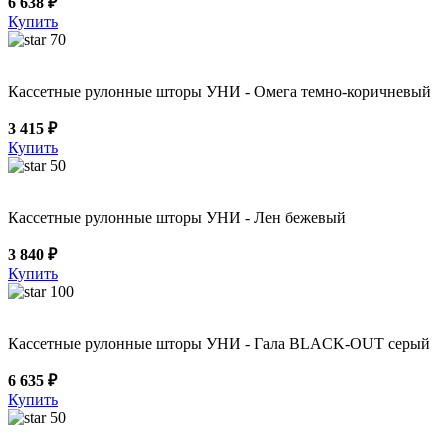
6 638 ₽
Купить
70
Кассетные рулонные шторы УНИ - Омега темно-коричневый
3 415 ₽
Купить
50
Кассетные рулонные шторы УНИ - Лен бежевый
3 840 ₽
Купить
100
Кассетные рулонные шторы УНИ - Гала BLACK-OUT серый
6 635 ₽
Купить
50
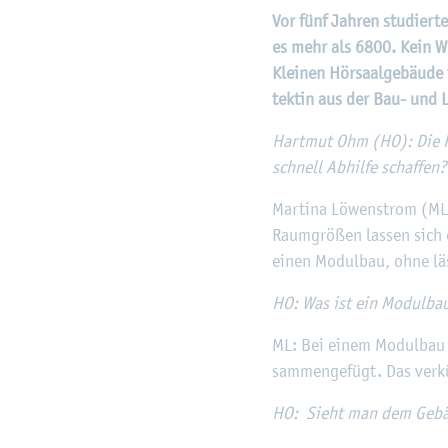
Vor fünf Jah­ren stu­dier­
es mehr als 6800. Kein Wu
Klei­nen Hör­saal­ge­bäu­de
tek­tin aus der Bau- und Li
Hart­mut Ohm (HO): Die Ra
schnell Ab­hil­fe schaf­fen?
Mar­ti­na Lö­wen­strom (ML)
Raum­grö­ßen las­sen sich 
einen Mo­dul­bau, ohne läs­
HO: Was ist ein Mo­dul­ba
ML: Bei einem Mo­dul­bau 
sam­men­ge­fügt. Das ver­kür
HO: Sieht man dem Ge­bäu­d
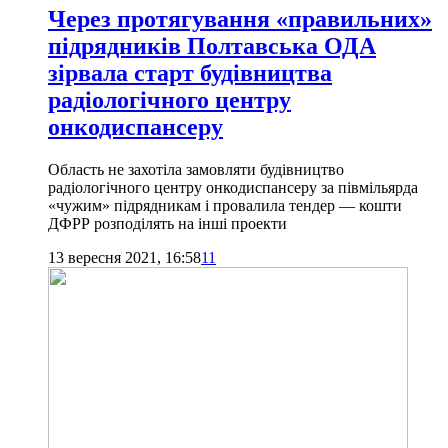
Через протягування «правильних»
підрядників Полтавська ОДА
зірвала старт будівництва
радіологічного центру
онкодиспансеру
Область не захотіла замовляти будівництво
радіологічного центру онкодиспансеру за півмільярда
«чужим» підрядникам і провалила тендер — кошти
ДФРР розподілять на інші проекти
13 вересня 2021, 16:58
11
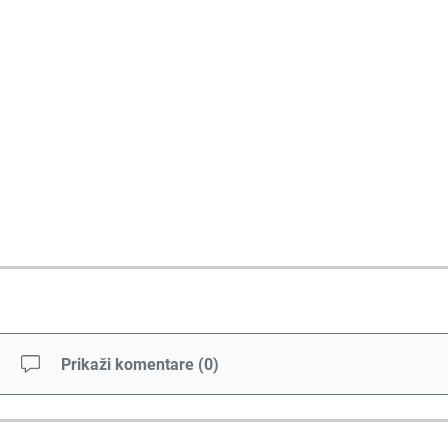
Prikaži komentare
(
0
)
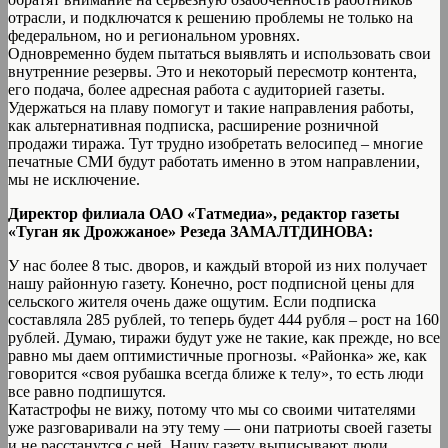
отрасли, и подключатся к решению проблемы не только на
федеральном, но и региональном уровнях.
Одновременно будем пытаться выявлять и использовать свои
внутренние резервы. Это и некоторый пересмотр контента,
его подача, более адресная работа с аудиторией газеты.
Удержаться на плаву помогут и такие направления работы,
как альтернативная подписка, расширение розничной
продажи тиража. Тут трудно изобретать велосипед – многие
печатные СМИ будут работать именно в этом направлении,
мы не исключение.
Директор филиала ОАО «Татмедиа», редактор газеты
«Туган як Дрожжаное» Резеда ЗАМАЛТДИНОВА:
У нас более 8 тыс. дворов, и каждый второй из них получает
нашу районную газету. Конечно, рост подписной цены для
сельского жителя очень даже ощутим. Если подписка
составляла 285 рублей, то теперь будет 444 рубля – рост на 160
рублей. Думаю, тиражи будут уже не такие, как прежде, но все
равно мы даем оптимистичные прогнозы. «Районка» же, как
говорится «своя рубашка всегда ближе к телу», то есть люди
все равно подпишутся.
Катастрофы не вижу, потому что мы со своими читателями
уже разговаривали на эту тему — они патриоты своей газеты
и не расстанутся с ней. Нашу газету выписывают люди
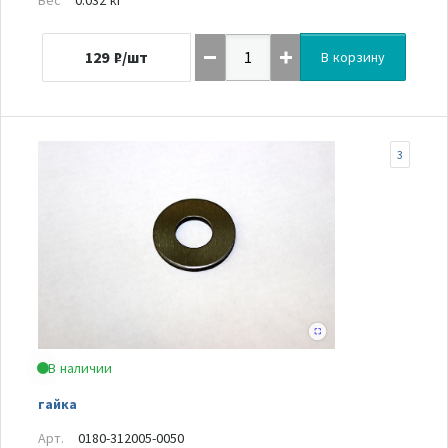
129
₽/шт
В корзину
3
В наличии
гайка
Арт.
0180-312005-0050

■ TASK GOAL
Reproduce the text of all the rows above with each "Купить" swapped for "Заказать" and everything else unchanged. Leave out the pictures.

■ TASK RESULT
6 638 ₽
Заказать
70
Кассетные рулонные шторы УНИ - Омега темно-коричневый
3 415 ₽
Заказать
50
Кассетные рулонные шторы УНИ - Лен бежевый
3 840 ₽
Заказать
100
Кассетные рулонные шторы УНИ - Гала BLACK-OUT серый
6 635 ₽
Заказать
50
Vor fünf Jah­ren stu­dier­
es mehr als 6800. Kein Wu
Klei­nen Hör­saal­ge­bäu­de
tek­tin aus der Bau- und Li
Hart­mut Ohm (HO): Die Ra
schnell Ab­hil­fe schaf­fen?
Mar­ti­na Lö­wen­strom (ML)
Raum­grö­ßen las­sen sich 
einen Mo­dul­bau, ohne läs­
HO: Was ist ein Mo­dul­ba
ML: Bei einem Mo­dul­bau 
sam­men­ge­fügt. Das ver­kür
HO: Sieht man dem Ge­bäu­d
Через протягування «правильних»
підрядників Полтавська ОДА
зірвала старт будівництва
радіологічного центру
онкодиспансеру
Область не захотіла замовляти будівництво
радіологічного центру онкодиспансеру за півмільярда
«чужим» підрядникам і провалила тендер — кошти
ДФРР розподілять на інші проекти
13 вересня 2021, 16:58
11
Prikaži komentare
(
0
)
отрасли, и подключатся к решению проблемы не только на
федеральном, но и региональном уровнях.
Одновременно будем пытаться выявлять и использовать свои
внутренние резервы. Это и некоторый пересмотр контента,
его подача, более адресная работа с аудиторией газеты.
Удержаться на плаву помогут и такие направления работы,
как альтернативная подписка, расширение розничной
продажи тиража. Тут трудно изобретать велосипед – многие
печатные СМИ будут работать именно в этом направлении,
мы не исключение.
Директор филиала ОАО «Татмедиа», редактор газеты
«Туган як Дрожжаное» Резеда ЗАМАЛТДИНОВА:
У нас более 8 тыс. дворов, и каждый второй из них получает
нашу районную газету. Конечно, рост подписной цены для
сельского жителя очень даже ощутим. Если подписка
составляла 285 рублей, то теперь будет 444 рубля – рост на 160
рублей. Думаю, тиражи будут уже не такие, как прежде, но все
равно мы даем оптимистичные прогнозы. «Районка» же, как
говорится «своя рубашка всегда ближе к телу», то есть люди
все равно подпишутся.
Катастрофы не вижу, потому что мы со своими читателями
уже разговаривали на эту тему — они патриоты своей газеты
и не расстанутся с ней. Нашу газету выписывают люди
129
₽/шт
В корзину
3
В наличии
гайка
Арт.
0180-312005-0050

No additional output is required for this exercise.